Before YOU walk away from the mirror say this:

I AM RESPONSIBLE FOR NOW. I have the right and responsibility to live, NOW! I give myself the right and the freedom and the choice to be healed, to be forgiven, to be trusted, to be loved, to be proud, to be bold, to be sure, to be supported, to be helped, to be at peace, to be happy, to be cared for, to be cared about, to be understood, to be free. I deserve to be free. I deserve a new truth. I deserve a chance and I give myself that chance, NOW!

Now tear that paper (of YOUR facts) up or burn it or drown it or shred it or destroy it in whichever manner that is accessible to YOU at that moment. It doesn’t have to be ceremonial, just certainly. Just don’t put them away, and DO NOT HIDE THEM. YOU need to get rid of them for this exercise of the process to be successful. YOU have acknowledged YOUR facts, and then leave them as they are, YOU can move on now.
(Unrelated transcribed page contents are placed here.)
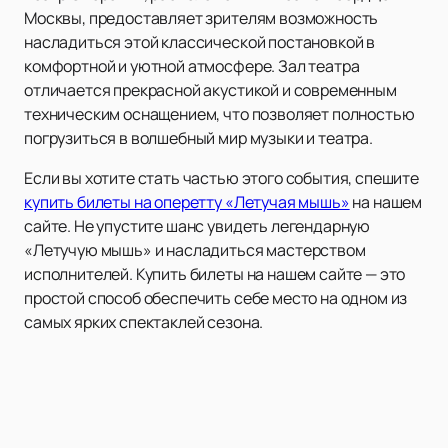
Москвы, предоставляет зрителям возможность
насладиться этой классической постановкой в
комфортной и уютной атмосфере. Зал театра
отличается прекрасной акустикой и современным
техническим оснащением, что позволяет полностью
погрузиться в волшебный мир музыки и театра.
Если вы хотите стать частью этого события, спешите
купить билеты на оперетту «Летучая мышь»
на нашем
сайте. Не упустите шанс увидеть легендарную
«Летучую мышь» и насладиться мастерством
исполнителей. Купить билеты на нашем сайте — это
простой способ обеспечить себе место на одном из
самых ярких спектаклей сезона.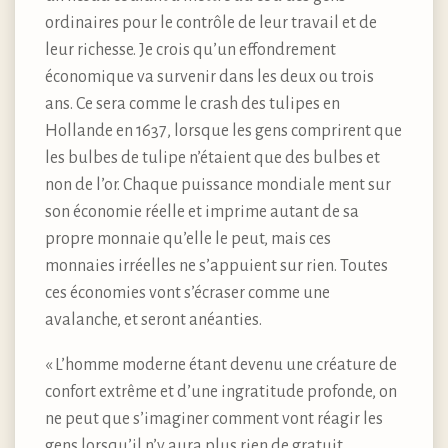
ordinaires pour le contrôle de leur travail et de
leur richesse. Je crois qu’un effondrement
économique va survenir dans les deux ou trois
ans. Ce sera comme le crash des tulipes en
Hollande en 1637, lorsque les gens comprirent que
les bulbes de tulipe n’étaient que des bulbes et
non de l’or. Chaque puissance mondiale ment sur
son économie réelle et imprime autant de sa
propre monnaie qu’elle le peut, mais ces
monnaies irréelles ne s’appuient sur rien. Toutes
ces économies vont s’écraser comme une
avalanche, et seront anéanties.
« L’homme moderne étant devenu une créature de
confort extrême et d’une ingratitude profonde, on
ne peut que s’imaginer comment vont réagir les
gens lorsqu’il n’y aura plus rien de gratuit,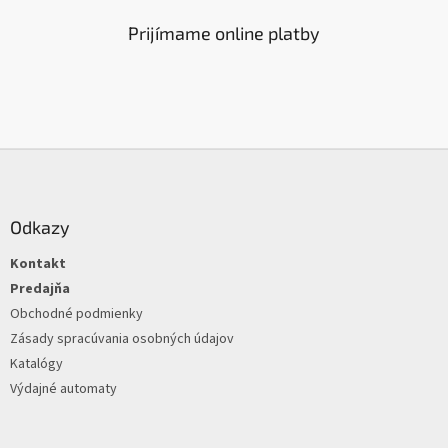
Prijímame online platby
Z
á
p
ä
Odkazy
t
Kontakt
i
e
Predajňa
Obchodné podmienky
Zásady spracúvania osobných údajov
Katalógy
Výdajné automaty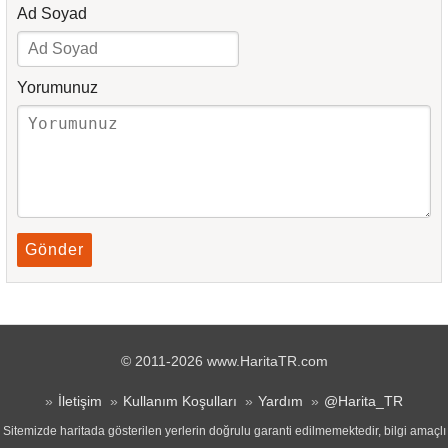
Ad Soyad
Yorumunuz
Gönder
© 2011-2026 www.HaritaTR.com
İletişim
Kullanım Koşulları
Yardım
@Harita_TR
Sitemizde haritada gösterilen yerlerin doğrulu garanti edilmemektedir, bilgi amaçlı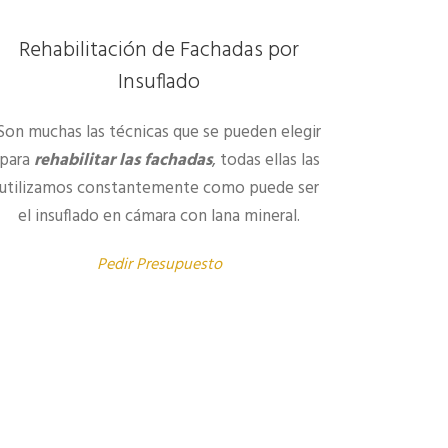
Rehabilitación de Fachadas por
Insuflado
Son muchas las técnicas que se pueden elegir
para
rehabilitar las fachadas
, todas ellas las
utilizamos constantemente como puede ser
el insuflado en cámara con lana mineral.
Pedir Presupuesto
Pedir Presupusto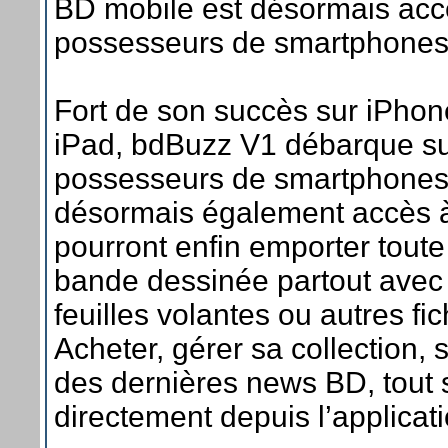
BD mobile est désormais acc
possesseurs de smartphones
Fort de son succès sur iPhon
iPad, bdBuzz V1 débarque su
possesseurs de smartphones
désormais également accès 
pourront enfin emporter toute 
bande dessinée partout avec 
feuilles volantes ou autres fic
Acheter, gérer sa collection, 
des dernières news BD, tout s
directement depuis l’applicati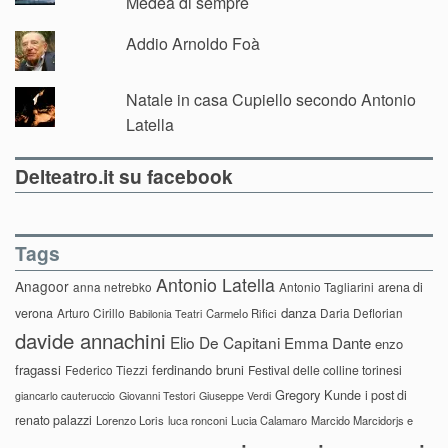
Medea di sempre
Addio Arnoldo Foà
Natale in casa Cupiello secondo Antonio
Latella
Delteatro.it su facebook
Tags
Antonio Latella
Anagoor
anna netrebko
Antonio Tagliarini
arena di
danza
verona
Arturo Cirillo
Daria Deflorian
Carmelo Rifici
Babilonia Teatri
davide annachini
Elio De Capitani
Emma Dante
enzo
fragassi
ferdinando bruni
Federico Tiezzi
Festival delle colline torinesi
Gregory Kunde
i post di
giancarlo cauteruccio
Giovanni Testori
Giuseppe Verdi
renato palazzi
Lorenzo Loris
luca ronconi
Lucia Calamaro
Marcido Marcidorjs e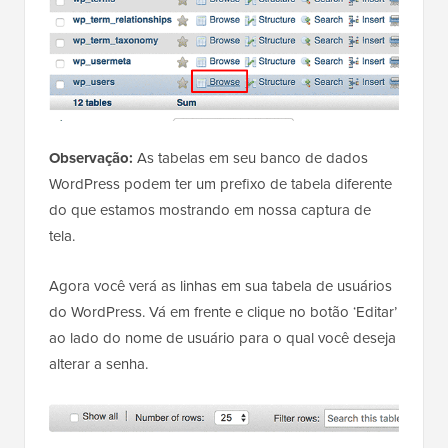
Observação:
As tabelas em seu banco de dados
WordPress podem ter um prefixo de tabela diferente
do que estamos mostrando em nossa captura de
tela.
Agora você verá as linhas em sua tabela de usuários
do WordPress. Vá em frente e clique no botão ‘Editar’
ao lado do nome de usuário para o qual você deseja
alterar a senha.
It’s over, the facts are out. The facts happened. YOU don’t have to be proud of them, just proud of YOURSELF for having come through them. The real fact is that whatever it is or was that happened to YOU, it did not end YOU. It may have done a lot of things but it did not end YOU. And because it is not YOUR “end”, there is still an opportunity to continue, go, do, and become. Despite the facts. In spite of the facts. Some good will come of and to YOU entirely BECAUSE OF THOSE FACTS! And don’t worry about reflecting on them or remembering them in a negative way, “people” are going to do that for YOU. People are going to try to remind YOU of YOUR facts. People are going to try to restrict or redirect or refuse YOU because of YOUR facts. So they will come up again, but you’ve acknowledged them and for that reason, they can’t break you or beat you up like they once did. In fact they will help YOU as YOU decide and determine what to do, what to say, what to be. Because those “facts” showed YOU what YOU did, what YOU said, what YOU were… And YOU ARE NOT THAT ANYMORE! Not if YOU don’t want to be.

The truth is that YOU get to produce new facts. YOU get to make new facts. YOU get to move on, regardless of those facts. The past is a fact. The future is whatever YOU decide it to be. Acknowledge that.